Stepping from the line of fire

City’s armorer who aimed to keep police safe retires

3/7/2014
BY TAYLOR DUNGJEN
BLADE STAFF WRITER
Retiring Toledo police officer Roger White, left, is retiring and being replaced as armorer by fellow officer Bill Michalski. They are at the city’s shooting range at the Scott Park District Station.
Retiring Toledo police officer Roger White, left, is retiring and being replaced as armorer by fellow officer Bill Michalski. They are at the city’s shooting range at the Scott Park District Station.

Roger White’s desk was the cleanest Thursday it had been in 21 years.

The top was still littered with books and paperwork, hats, a box of ammunition. Some of it will find its way to a garbage can, some will stay, and some Officer White will take with him today when he leaves his Scott Park District Station office for the last time as a sworn city officer.

“I’m at that point and it’s time to go,” said Officer White, a 36-year veteran of the Toledo Police Department.

For most of his career, Officer White has been charged with making sure the city’s police officers know how to handle life-or-death situations.

As the department’s armorer, he has trained hundreds of men and women how to properly use their firearms and the best-practice tactics to keep them safe should they ever be involved in a gun battle on the streets.

“That’s why it’s so important to have people like Roger, it’s so important to have good people because this is what saves officers' lives, citizens’ lives. Proper training and proper technique,” Sgt. Joe Heffernan said.

That responsibility now shifts onto the shoulders of Bill Michalski, another department veteran who has spent the past 19 years of his career as an officer inside Toledo Public Schools, most recently at Waite High School.

“I do miss the people and the kids, but it was time for me to do something else,” Officer Michalski said. “I’m trying to learn as much as I can from Officer White.”

The two have worked together for years — Officer Michalski has been a part-time firearms instructor for more than a decade — but the two have only had about three weeks together for transitional training.

Because Officer Michalski, a 25-year department veteran, has firearms training certification, much of what he’s absorbing from Officer White is how the range ticks and the armory operates.

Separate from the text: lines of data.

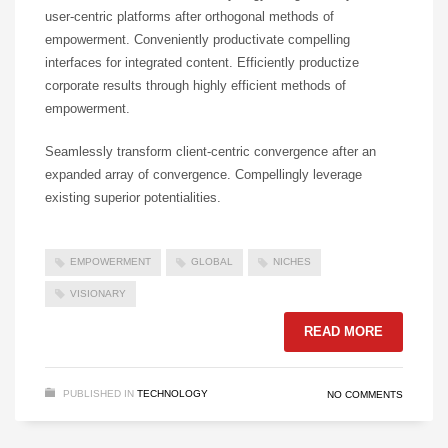
user-centric platforms after orthogonal methods of
empowerment. Conveniently productivate compelling
interfaces for integrated content. Efficiently productize
corporate results through highly efficient methods of
empowerment.
Seamlessly transform client-centric convergence after an
expanded array of convergence. Compellingly leverage
existing superior potentialities.
EMPOWERMENT
GLOBAL
NICHES
VISIONARY
READ MORE
PUBLISHED IN
TECHNOLOGY
NO COMMENTS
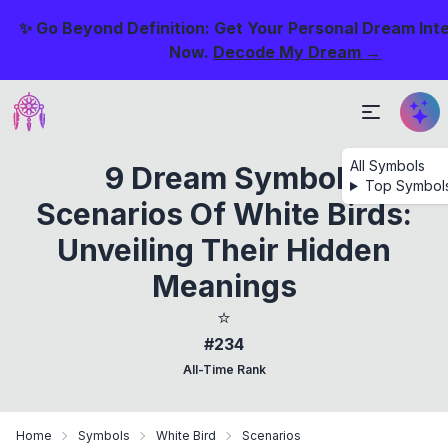
✨ Go Beyond Definition: Get Your Personal Dream Int
Now.
Decode My Dream →
All Symbols
9 Dream Symbol
Top Symbol
Scenarios Of White Birds:
Unveiling Their Hidden
Meanings
⭐
#234
All-Time Rank
Home
Symbols
White Bird
Scenarios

There’s also coordinating range time for in-service training and the current academy class, rifle, and Special Weapons and Tactics training, and making sure to include on the schedule the outside agencies that use Toledo’s range.

The armory is also responsible for maintaining officers’ firearms.

“I'm trying to learn multiple skill sets simultaneously,” Officer Michalski said. “Teaching, I’ve done that before, but range maintenance and armorer’s duties, I’ve done that before, but I still have quite a bit to learn.”

He has Officer White’s phone number handy, just in case.

“Might be retiree day every day,” Officer Michalski offered.

“No it won’t,” Officer White said.

Officer White joined the Toledo police department in 1977 — he was in the same class with a young Derrick Diggs, who would go on to become the department’s chief, before he recently retired.

As rookies, Officers White and Diggs were partners on two occasions — first a wagon crew on the city’s east side and then running an overnight shift out of the inner city in the areas of Bancroft Street and Franklin Avenue.

Officer White spent five years as a patrol officer until a motorcycle accident put him on light duty for a year in communications.

When the department started its SWAT team, Officer White was recruited for the unit and there received his firearms training certification.

In 1992, he put in for a full-time position at the range and armory and has been there since.

“It’s a way of life for me,” Officer White said. “It’s that professionalism of carrying a gun and responsibility involved in it and trying to pass that on.”

One of the lessons Officer White has to pass on to officers is how to react if they’re up against someone who, for whatever reason, wants them dead.

“When you have somebody that does get in a confrontation and they come back and say, ‘You know, I remembered what you said,’ that means a lot,” Officer White said. “They all get the training, and if they get into a gun fight then they come back and they say ‘I remember what you said and it made a difference,’ that's a lot. What more can you ask for?”